Excerpt provided
+ + +

For that reason, the benchmark frame keeps the states separate. Presence is recorded alongside omission, inaccuracy, regional skew, language divergence, freshness problems and business-form mismatch. The lab may compare answer behaviour across engines, but it does not turn the result into a national scoreboard. The question is more specific: what kind of evidence weakness appears, and where does it repeat?

In one composite run pattern, a coastal tourism operator is skipped in broad national prompts and appears only after the wording names the coast directly. That suggests regional pull. In another pattern, a cooperative is blurred even when the county is named, suggesting that the business form itself is hard for the answer to hold. In a third, a professional-services firm is named in English but vanishes under Swahili phrasing. Those are three different repairs if a business, county office or trade group wants to act.

This is where underrepresentation becomes useful rather than dramatic. It stops being a complaint that “AI does not show Kenyan businesses” and becomes a map of weaker passages: the county wording fails here, the business-form wording fails there, the language pair splits over there. The lab can then ask which passages are shared across a sector and which belong to one business’s thin evidence.

+ + +

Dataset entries
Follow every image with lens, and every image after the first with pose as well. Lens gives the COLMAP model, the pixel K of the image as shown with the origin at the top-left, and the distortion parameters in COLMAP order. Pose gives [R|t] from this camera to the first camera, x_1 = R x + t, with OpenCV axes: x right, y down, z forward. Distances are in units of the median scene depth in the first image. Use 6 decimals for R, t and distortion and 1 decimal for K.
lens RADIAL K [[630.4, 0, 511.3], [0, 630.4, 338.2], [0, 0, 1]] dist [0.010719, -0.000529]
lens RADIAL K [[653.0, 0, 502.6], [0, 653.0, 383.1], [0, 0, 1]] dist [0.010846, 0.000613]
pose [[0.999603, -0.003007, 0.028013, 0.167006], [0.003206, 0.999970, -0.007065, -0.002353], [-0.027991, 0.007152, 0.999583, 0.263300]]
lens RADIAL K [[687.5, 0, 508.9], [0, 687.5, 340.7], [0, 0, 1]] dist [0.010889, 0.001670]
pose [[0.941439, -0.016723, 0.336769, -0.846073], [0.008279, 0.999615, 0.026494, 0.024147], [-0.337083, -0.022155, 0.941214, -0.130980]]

+ + +

Problem statement
Using the benchmark excerpt above, decide whether each statement agrees with it: (a) The lab turns its comparison of engines into a national scoreboard. (b) In one pattern, a cooperative is blurred even when the county is named. (c) The professional-services firm disappears under English phrasing. For each, answer yes or no and quote the words of the excerpt that decide it.

Response to the exercise
(a) No: "but it does not turn the result into a national scoreboard."
(b) Yes: "a cooperative is blurred even when the county is named"
(c) No: "a professional-services firm is named in English but vanishes under Swahili phrasing."